The Christian Association of Nigeria reported that bandits in Kebbi State had launched raids “from one village to the next” over three days, without military intervention, displacing at least 1,900 people. Kebbi, sitting on Nigeria’s border with Benin and Niger, has been targeted by a rising number of jihadist attacks since 2025, with conflict monitor ACLED documenting a surge in attacks carried out by militants affiliated with Al-Qaeda and the Islamic State.

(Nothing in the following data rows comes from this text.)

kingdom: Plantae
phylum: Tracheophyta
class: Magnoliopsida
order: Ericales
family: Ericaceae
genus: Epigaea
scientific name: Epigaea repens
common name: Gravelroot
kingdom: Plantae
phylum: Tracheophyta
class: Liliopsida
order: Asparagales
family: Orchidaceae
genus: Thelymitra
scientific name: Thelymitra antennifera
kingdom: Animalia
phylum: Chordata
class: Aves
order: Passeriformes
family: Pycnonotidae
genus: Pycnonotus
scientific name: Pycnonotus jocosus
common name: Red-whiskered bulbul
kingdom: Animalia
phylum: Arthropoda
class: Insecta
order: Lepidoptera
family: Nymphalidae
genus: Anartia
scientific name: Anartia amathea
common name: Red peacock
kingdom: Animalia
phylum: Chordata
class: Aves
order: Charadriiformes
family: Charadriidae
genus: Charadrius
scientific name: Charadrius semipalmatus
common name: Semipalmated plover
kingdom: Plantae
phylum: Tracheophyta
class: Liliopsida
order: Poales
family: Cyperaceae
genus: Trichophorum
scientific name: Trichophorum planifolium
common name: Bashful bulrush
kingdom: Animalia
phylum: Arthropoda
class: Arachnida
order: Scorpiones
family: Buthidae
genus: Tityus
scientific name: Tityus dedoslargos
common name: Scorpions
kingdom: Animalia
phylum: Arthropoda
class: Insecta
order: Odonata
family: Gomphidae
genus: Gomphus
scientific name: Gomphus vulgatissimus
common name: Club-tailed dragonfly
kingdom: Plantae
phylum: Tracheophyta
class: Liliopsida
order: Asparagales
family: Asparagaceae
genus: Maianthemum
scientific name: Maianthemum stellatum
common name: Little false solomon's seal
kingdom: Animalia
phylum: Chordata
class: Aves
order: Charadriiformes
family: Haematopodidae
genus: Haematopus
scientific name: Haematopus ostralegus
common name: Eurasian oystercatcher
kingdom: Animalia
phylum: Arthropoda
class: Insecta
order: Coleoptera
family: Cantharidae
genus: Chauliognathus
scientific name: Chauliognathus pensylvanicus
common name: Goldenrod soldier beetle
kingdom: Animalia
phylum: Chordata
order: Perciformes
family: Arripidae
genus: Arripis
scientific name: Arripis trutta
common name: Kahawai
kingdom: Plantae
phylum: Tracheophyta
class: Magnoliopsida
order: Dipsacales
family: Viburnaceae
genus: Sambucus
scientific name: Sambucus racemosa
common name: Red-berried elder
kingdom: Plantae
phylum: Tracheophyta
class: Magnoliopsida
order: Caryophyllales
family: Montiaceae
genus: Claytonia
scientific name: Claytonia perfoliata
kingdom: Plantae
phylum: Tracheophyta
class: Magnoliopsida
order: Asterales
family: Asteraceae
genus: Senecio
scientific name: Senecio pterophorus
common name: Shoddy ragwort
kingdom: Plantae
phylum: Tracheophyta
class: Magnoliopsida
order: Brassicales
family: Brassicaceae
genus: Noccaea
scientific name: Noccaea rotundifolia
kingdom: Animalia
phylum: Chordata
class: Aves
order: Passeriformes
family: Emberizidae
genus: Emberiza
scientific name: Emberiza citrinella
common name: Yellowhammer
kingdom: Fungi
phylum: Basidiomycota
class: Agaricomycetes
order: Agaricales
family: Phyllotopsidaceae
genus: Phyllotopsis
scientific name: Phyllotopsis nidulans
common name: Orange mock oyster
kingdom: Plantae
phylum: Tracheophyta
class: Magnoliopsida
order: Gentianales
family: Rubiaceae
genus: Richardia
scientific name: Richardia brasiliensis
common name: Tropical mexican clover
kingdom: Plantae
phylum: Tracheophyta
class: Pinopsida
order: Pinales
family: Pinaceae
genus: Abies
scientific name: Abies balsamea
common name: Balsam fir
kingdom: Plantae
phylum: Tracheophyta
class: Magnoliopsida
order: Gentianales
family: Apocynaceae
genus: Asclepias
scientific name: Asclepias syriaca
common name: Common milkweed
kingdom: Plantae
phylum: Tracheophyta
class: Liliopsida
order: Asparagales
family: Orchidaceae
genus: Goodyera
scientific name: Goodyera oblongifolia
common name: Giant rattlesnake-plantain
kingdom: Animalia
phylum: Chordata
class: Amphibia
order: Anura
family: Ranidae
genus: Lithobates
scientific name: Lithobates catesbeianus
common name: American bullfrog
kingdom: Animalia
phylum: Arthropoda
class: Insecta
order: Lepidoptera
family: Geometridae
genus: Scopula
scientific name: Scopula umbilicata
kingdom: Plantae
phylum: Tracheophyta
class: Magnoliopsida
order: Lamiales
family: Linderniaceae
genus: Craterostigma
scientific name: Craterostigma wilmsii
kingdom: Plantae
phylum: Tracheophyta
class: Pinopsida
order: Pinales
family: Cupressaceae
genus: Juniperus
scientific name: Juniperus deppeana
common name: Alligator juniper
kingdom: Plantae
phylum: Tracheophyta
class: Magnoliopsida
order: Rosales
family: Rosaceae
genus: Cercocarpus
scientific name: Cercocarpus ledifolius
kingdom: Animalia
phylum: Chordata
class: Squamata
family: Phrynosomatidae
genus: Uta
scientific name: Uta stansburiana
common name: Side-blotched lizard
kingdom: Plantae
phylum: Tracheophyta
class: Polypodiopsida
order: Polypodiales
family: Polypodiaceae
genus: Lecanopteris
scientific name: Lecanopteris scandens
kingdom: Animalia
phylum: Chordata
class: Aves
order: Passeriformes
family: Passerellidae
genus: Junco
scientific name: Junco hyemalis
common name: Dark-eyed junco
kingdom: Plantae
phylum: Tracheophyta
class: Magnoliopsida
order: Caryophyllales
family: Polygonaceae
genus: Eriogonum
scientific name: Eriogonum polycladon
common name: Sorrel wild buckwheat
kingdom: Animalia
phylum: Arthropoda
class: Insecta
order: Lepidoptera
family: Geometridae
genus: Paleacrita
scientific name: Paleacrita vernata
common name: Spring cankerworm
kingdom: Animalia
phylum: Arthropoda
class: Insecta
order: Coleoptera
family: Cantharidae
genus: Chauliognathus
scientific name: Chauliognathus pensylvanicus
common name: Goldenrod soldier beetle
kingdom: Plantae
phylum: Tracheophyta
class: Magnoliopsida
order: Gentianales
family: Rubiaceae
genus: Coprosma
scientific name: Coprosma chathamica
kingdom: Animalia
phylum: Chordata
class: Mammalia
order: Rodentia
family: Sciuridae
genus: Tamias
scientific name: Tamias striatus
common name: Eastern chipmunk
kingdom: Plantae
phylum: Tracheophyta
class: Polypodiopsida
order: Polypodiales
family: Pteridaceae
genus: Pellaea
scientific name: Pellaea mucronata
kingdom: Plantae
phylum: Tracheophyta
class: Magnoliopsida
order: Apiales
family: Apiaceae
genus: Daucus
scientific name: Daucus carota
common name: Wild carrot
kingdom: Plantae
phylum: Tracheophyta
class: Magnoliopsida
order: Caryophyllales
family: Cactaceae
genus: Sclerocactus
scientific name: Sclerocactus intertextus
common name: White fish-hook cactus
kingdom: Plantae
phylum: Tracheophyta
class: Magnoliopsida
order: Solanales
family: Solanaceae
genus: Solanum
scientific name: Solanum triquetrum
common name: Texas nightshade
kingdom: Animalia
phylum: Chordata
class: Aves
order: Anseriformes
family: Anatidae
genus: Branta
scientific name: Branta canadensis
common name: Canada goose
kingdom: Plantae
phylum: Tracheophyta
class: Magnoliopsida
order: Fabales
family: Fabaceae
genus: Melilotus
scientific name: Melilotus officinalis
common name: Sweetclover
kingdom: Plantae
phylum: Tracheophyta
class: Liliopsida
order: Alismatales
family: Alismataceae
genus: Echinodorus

Human Rights Watch, in its 2026 World Report, concluded that insecurity remained prevalent across Nigeria in 2025, underscoring the authorities’ failure to protect communities or ensure accountability — with deadly attacks in Borno signalling a resurgence of the JAS faction of Boko Haram, even as killings, kidnappings, and violent raids by criminal groups continued to impact the Northwest.

The Leadership Question

The crisis has also intensified scrutiny of the political leadership nominally in charge of the military response. Minister of Defence General Christopher Musa, the former Chief of Army Staff appointed to the role in late 2025 has been chairing the APC National Convention Security Committee, vowing to develop a comprehensive security framework to guarantee the safety of thousands of delegates, party leaders, and government officials at the ruling party’s convention. He was among senior officials who conducted a physical inspection of the APC Convention Centre at Eagle Square, assessing preparedness and coordination arrangements for the political event.

The juxtaposition a defence minister focused on securing a party convention while generals are being killed and villages burned in multiple states has drawn pointed criticism. Opposition presidential candidate Peter Obi, in a statement on April 6, described the continued killings as “a failure of leadership and responsibility,” noting that the perpetrators “are not invisible” and that government inaction had encouraged them.

Two Generals, One Verdict

The killing of Brigadier General Braimah follows the death of Brigadier General Musa Uba, who commanded the 25 Task Force Brigade in Damboa, Borno State, and was ambushed, captured, and killed by ISWAP in mid-November 2025. The loss of two brigadier generals each commanding major task force brigades in the Northeast, within five months represents a severity of attrition at senior command level not seen since 2021.

Security analysts have linked the pattern to a combination of factors affecting field operations: limitations in equipment, challenges in logistics, the complexity of operating across multiple regions, and concerns about troop welfare and the demands placed on personnel involved in extended deployments.

Discussions between Abuja and Paris, including a phone call between President Tinubu and French President Emmanuel Macron, have centred on intelligence sharing, joint training, and capacity-building support for Nigerian security forces, as the surge in violence has amplified calls for effective international partnerships. The United States has also deployed 200 troops to provide technical and training support, while conducting airstrikes in Sokoto in December. Yet none of this international scaffolding has prevented the insurgency from striking at the very heart of Nigeria’s military infrastructure.

Total state collapse remains unlikely in the near term. But the conditions for protracted strategic erosion of sovereign control are firmly in place and worsening. For the families of the soldiers buried without the country fully knowing their names, and for the civilians in Borno, Plateau, Benue, and Kebbi still waiting for a state that can protect them, that is cold comfort.